>> START Data section

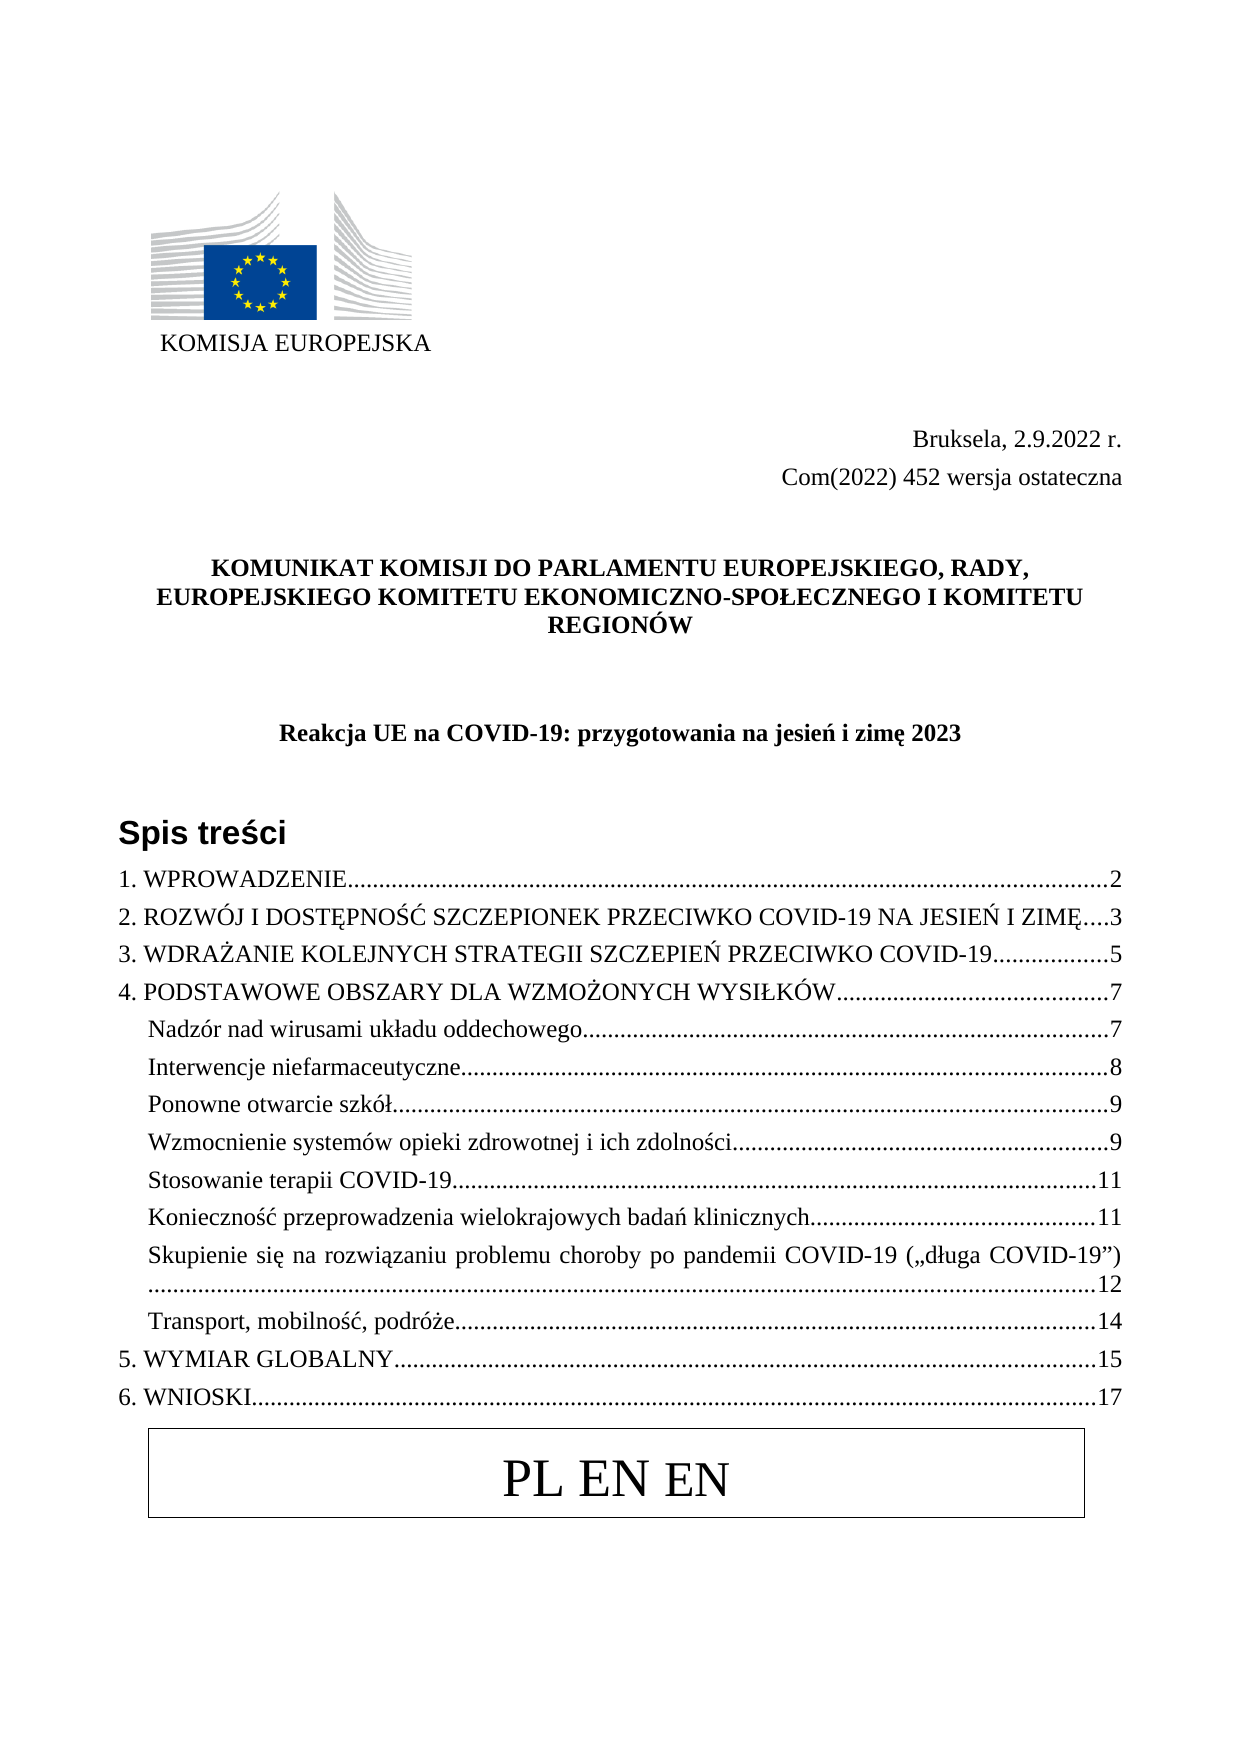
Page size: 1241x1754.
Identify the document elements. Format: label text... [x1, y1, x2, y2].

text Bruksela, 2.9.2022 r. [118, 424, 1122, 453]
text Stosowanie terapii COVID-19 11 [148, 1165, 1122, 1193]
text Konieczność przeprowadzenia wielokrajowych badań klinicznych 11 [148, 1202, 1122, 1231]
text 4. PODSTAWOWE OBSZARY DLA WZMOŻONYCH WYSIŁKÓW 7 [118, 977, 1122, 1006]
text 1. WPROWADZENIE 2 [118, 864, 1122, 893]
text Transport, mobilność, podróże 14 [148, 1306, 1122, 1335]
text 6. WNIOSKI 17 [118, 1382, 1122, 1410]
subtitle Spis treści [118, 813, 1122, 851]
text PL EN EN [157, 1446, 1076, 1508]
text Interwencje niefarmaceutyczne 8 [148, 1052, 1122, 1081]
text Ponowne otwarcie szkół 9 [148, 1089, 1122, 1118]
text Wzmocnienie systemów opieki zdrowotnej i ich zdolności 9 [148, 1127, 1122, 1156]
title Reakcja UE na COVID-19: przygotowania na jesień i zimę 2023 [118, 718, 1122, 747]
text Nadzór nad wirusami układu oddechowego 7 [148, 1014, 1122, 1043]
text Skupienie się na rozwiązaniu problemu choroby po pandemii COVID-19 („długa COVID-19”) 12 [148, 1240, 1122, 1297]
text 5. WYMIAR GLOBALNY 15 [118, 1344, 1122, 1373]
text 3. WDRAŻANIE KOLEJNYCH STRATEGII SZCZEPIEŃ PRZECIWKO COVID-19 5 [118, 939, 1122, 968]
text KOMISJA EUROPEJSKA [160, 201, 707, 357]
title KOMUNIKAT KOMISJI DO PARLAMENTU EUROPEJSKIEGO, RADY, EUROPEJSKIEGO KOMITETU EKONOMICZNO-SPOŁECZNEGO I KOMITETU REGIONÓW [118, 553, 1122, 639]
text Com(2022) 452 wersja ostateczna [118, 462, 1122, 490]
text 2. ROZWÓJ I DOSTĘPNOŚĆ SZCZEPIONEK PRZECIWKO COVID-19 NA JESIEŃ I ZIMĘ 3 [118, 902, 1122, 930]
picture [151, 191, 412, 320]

>> END Data section
>> START Data section

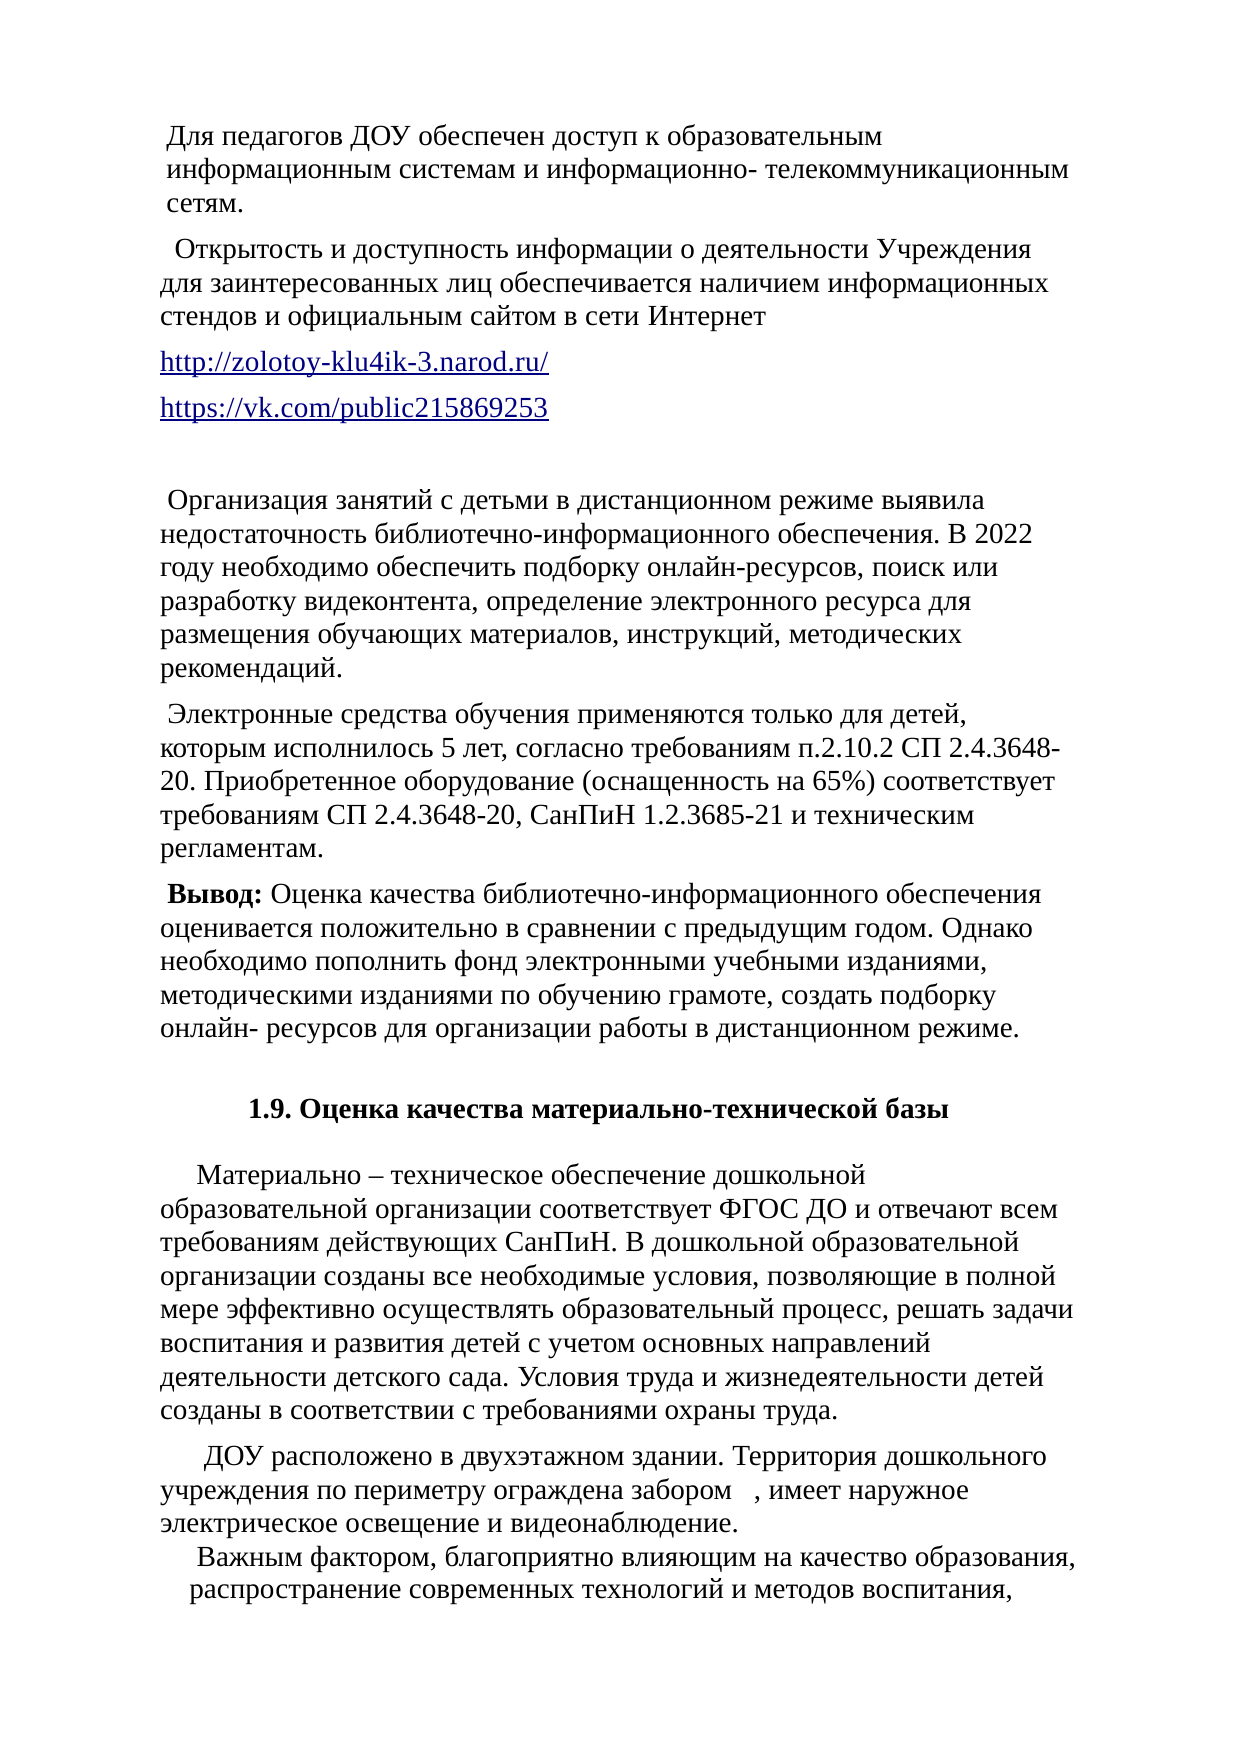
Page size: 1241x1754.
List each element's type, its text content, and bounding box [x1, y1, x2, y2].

>> END Data section

Task: Return every line from the rows above that contains the word "PRZECIWKO", copied in full.

Solution for this exercise:
text 3. WDRAŻANIE KOLEJNYCH STRATEGII SZCZEPIEŃ PRZECIWKO COVID-19 5 [118, 939, 1122, 968]
text 2. ROZWÓJ I DOSTĘPNOŚĆ SZCZEPIONEK PRZECIWKO COVID-19 NA JESIEŃ I ZIMĘ 3 [118, 902, 1122, 930]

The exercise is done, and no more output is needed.